Ramar Smith then scored, coming up with a big play after losing his starting job to J.P. Prince, an Arizona transfer who made his first start for Tennessee.
“I came in and backed my teammates up,” Ramar Smith said. “I came out and played my heart out for my teammates.”
Prince had nine points, seven rebounds, five assists—and six of the Vols’ 20 turnovers.
Graves led Butler with 21 points on just 6-of-18 shooting. Pete Campbell, who made eight 3s in the first round, added 12 points and Willie Veasley had 11.
Regulation ended in anticlimactic fashion.
Veasley pushed the ball back in the basket off a missed shot to make it 63-all with 37 seconds left, then Tennessee pushed it across midcourt and called timeout.
Prince was called for traveling against defender Drew Streicher with 4 seconds left, and Green caught the inbounds pass on the run but couldn’t get off a decent shot.
The Vols tried to set the tone early, sinking three 3-pointers and forcing five turnovers in the first five minutes on their way to a 21-8 lead.
“We sent a message right off the bat that we were going to represent the SEC,” Pearl said. “I thought we showed a tremendous determination to advance.”
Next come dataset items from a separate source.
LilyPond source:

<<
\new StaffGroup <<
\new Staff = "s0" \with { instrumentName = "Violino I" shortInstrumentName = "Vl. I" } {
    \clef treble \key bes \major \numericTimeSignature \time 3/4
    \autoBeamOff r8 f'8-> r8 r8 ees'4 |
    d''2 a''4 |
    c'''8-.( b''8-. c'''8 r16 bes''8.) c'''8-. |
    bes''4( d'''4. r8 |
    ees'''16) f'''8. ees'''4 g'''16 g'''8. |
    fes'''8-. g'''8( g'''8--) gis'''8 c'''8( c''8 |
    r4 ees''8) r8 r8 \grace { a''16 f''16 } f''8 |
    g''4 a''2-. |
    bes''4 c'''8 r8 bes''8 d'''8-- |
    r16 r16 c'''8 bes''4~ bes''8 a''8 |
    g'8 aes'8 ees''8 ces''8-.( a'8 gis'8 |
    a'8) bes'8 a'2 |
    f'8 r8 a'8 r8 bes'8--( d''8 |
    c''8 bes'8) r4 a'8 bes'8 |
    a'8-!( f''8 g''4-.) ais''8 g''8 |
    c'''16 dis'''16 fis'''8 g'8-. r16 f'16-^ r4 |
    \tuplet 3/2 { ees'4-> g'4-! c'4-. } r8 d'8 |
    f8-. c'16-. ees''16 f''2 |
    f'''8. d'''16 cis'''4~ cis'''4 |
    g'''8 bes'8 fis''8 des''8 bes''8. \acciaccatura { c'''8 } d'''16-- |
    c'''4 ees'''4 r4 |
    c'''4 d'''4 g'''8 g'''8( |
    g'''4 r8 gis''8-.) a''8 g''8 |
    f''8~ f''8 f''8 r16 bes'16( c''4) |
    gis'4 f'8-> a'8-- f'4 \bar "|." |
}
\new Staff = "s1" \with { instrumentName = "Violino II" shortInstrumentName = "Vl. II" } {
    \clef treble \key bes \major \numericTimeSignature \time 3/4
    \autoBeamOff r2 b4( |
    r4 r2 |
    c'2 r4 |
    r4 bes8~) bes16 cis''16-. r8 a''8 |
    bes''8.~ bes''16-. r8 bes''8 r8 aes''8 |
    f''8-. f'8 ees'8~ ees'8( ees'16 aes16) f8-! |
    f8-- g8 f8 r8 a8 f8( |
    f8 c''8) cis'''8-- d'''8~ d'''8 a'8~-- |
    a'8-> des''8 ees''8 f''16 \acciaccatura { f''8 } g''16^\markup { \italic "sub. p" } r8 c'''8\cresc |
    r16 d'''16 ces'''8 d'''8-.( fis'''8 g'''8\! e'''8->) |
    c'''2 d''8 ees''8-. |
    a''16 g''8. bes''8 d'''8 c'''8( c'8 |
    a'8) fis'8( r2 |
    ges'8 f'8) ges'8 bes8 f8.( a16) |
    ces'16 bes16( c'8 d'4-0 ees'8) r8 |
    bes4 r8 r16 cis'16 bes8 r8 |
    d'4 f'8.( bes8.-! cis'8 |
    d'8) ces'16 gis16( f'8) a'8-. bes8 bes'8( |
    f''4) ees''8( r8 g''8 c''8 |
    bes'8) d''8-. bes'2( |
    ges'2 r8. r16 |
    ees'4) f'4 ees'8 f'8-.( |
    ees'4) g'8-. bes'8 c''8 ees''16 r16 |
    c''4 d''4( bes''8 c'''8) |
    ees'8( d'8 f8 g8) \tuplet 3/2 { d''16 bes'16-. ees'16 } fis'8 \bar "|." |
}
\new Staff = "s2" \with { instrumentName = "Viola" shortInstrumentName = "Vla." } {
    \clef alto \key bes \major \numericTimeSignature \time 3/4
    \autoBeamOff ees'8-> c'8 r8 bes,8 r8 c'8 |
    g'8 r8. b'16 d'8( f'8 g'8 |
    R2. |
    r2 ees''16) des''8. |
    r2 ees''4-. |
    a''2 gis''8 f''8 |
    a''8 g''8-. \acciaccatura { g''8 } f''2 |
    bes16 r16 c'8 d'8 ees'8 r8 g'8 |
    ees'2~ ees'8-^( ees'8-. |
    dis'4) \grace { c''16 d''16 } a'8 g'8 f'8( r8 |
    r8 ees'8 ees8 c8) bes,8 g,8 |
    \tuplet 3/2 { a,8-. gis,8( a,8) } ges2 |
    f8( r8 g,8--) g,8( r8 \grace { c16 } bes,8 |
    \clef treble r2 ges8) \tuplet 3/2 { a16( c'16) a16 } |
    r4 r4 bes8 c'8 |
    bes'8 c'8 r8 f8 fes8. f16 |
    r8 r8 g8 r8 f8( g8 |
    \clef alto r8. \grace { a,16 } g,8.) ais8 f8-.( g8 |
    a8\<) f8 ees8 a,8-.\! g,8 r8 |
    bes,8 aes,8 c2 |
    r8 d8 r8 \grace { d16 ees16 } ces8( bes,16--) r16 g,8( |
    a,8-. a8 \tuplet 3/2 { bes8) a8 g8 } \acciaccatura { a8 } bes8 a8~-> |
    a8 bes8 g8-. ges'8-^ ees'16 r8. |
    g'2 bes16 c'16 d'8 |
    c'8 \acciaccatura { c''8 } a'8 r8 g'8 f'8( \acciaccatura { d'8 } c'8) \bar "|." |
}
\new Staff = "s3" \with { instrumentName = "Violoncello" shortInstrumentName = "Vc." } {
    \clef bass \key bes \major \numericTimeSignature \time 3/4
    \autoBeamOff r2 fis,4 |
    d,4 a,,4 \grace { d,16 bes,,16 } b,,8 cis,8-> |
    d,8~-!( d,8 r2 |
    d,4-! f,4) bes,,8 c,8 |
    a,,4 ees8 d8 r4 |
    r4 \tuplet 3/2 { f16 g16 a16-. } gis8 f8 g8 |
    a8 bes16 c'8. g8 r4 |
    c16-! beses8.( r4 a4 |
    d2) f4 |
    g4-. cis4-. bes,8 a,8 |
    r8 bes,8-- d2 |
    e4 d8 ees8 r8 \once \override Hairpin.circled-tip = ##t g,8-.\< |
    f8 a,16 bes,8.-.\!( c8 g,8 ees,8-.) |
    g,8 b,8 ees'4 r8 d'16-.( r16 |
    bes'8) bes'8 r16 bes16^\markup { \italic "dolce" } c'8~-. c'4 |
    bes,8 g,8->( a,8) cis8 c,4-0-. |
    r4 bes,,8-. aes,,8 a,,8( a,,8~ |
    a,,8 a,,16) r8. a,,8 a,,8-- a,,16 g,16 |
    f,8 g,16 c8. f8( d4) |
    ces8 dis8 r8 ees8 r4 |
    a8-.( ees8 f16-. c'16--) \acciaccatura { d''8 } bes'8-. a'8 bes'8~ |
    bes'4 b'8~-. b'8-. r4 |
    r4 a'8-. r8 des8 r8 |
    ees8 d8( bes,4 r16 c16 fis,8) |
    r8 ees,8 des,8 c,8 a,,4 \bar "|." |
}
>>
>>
Butler, winner of 59 games the past two seasons, hardly panicked. After all they rallied to beat Tennessee in the regular season last year after trailing, coincidentally, 21-8.
“I’ll tell you this about our team: We haven’t been out of a game in a long time,” Stevens said. “When you think about what this team has accomplished in the last two years, it’s absolutely incredible.”